Exactly 30 years ago this coming Sunday, a low-budget sci-fi B-movie, for which the releasing studio had but low expectations, directed by the unheralded filmmaker behind “Piranha II: The Spawning,” starring a heavily accented ex-Mr Universe, opened on just over a thousand screens across the U.S. Spin forward three decades and we can rewrite almost every element of that sentence: instead of a down-and-dirty sci-fi cheapie, we’re talking about a franchise-starting behemoth that would spawn sequels, reboots, TV shows, arcade games and other merchandise, all adding up to one of the most lucrative properties the movies have ever seen.
The neophyte filmmaker of course grew up to be James Cameron, world-conquering director of both the number one and number two highest-grossing films of all time; the bodybuilder/punchline Arnold Schwarzenegger became the biggest star in the world prior to becoming Governator of California; and far from trading in low expectations, these days the various studios who’ve had a hand in the franchise to date have fallen over themselves to mount ever more expensive and involved sequels and spin offs to wildly varying levels of success. Indeed, next year we’ll see the reboot, beg pardon, reset “Terminator: Genisys” come to screens on July 1, 2015. (Which means there’s still plenty of time to do something about that awful title, guys! No one will judge you harshly for changing it!) Loving the original as much as we do, and wanting to mark the occasion of its 30th birthday, we thought we’d take an appreciative look back at the film that started it all, the little movie that could (and did): 1984’s “The Terminator.”
The first thing to note is just how well the film holds up over time. No doubt relentlessly perfectionist technophile James Cameron might look at it today and cringe, and for sure the practical effects, especially the jerky stop-motion animation and the model building of Schwarzenegger’s head when half his skull is blown away to reveal his metal endoskeleton and skull, are pretty rough around the edges to a modern eye. But they also have a handmade, in-camera charm to them, and if they momentarily take you out of the film nowadays, what’s remarkable is how little that matters, even on the fifth or sixth or twenty-seventh viewing. As much as Cameron has subsequently earned a reputation for astonishing effects work, there’s a reason he, and not King of Empty Spectacle Michael Bay, for example, holds those two top spots in the box office pantheon. Cameron seems (at times almost grudgingly) to know that whatever his own predilections, audiences want story.
He seldom gets the props as a storyteller that he deserves, but the fact is that as unsubtle and broad strokes as they may be, his films invariably follow classic, resonant narrative arcs for which his pioneering technological gloss is merely the window dressing. Arguably back in 1984 when the financing he could hope to get was of an order that probably wouldn’t cover the chihuahua budget on the “Avatar” sequels (yes I know there are no chihuahuas in “Avatar,” but only a fool would definitively conclude that there’s therefore no chihuahua budget), story took a primacy that he’s never truly embraced as much since. “The Terminator” is not just a good yarn, it’s a complex, layered and surprisingly thoughtful one, especially for a film so lean, boasting such relentless forward momentum.
———
- **Exercise description**
Using the piece on the 30th anniversary of "The Terminator," answer these:
(a) What earlier film did the director make before it?
(b) On what date is "Terminator: Genisys" due in theaters?
(c) Which director does the piece call "King of Empty Spectacle"?

- **Available data**
———
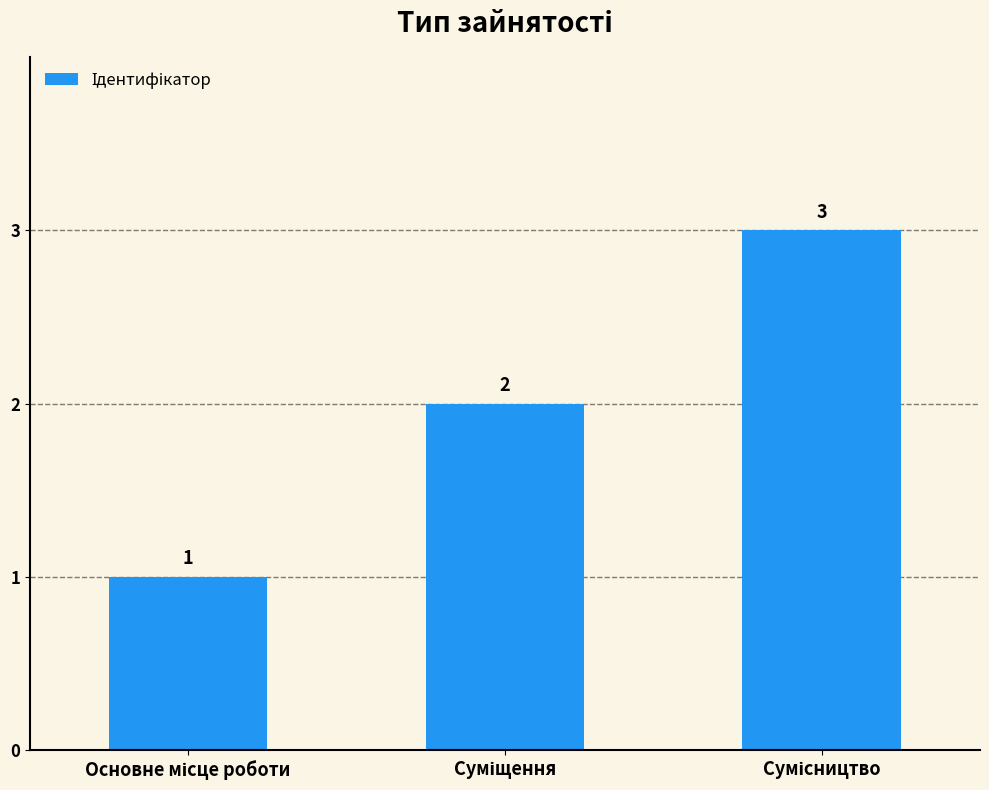

Reading left to right, transcribe all the data shown in this chart.

1	2	3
———
- **Your solution**
(a) "Piranha II: The Spawning"
(b) July 1, 2015
(c) Michael Bay